Ci sono quattro priorità di intervento che riguardano Tripoli e le principali città costiere della Libia” ha spiegato Georgieva.
“Primo – ha detto – l’accesso all’acqua potabile per la capitale e altre città della costa. Secondo, occorre riabilitare il servizio sanitario. Gli ospedali sono aperti ma mancano le medicine e c’è una grave carenza di personale sanitario, soprattutto infermieristico. Terzo, va assicurata la protezione di tutti i civili. Quarto, la diffusione di armi e munizioni, come conseguenza della dissoluzione dell’esercito lealista e l’abbandono delle caserme. Uno dei membri del mio staff mi ha detto di aver visto per le strade della capitale dei bambini giocare con delle granate perfettamente funzionanti. Siamo consapevoli che il rischio che riesplodano dei fronti di battaglia non è ancora scongiurato”.

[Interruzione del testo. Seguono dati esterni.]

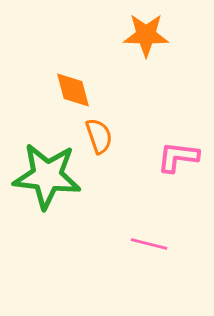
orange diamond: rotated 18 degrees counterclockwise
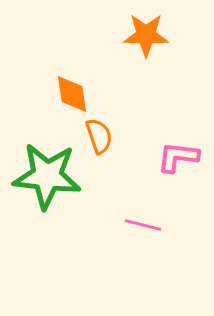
orange diamond: moved 1 px left, 4 px down; rotated 6 degrees clockwise
pink line: moved 6 px left, 19 px up
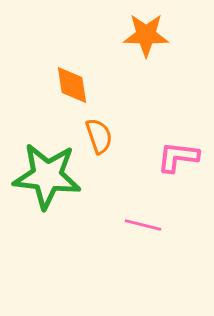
orange diamond: moved 9 px up
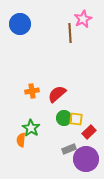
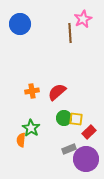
red semicircle: moved 2 px up
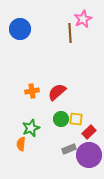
blue circle: moved 5 px down
green circle: moved 3 px left, 1 px down
green star: rotated 18 degrees clockwise
orange semicircle: moved 4 px down
purple circle: moved 3 px right, 4 px up
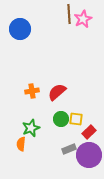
brown line: moved 1 px left, 19 px up
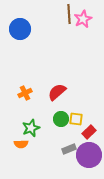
orange cross: moved 7 px left, 2 px down; rotated 16 degrees counterclockwise
orange semicircle: rotated 96 degrees counterclockwise
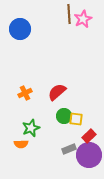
green circle: moved 3 px right, 3 px up
red rectangle: moved 4 px down
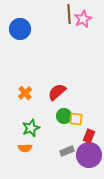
orange cross: rotated 16 degrees counterclockwise
red rectangle: rotated 24 degrees counterclockwise
orange semicircle: moved 4 px right, 4 px down
gray rectangle: moved 2 px left, 2 px down
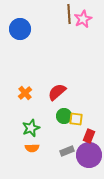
orange semicircle: moved 7 px right
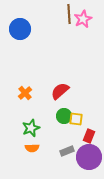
red semicircle: moved 3 px right, 1 px up
purple circle: moved 2 px down
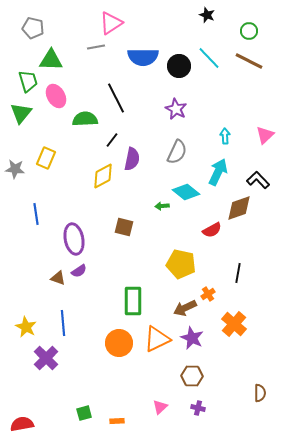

Il commissario Ue ha insistito infine sul fatto che “quando si tratta di interventi umanitari, allora registriamo che il 93% dei cittadini dell’Ue ci chiede di intervenire, e di farlo insieme, per alleviare le sofferenze delle popolazioni colpite. Quando si tratta di azione umanitaria, l’Europa si muove compatta e credo che in futuro questo sarà per tutti noi un grande vantaggio”.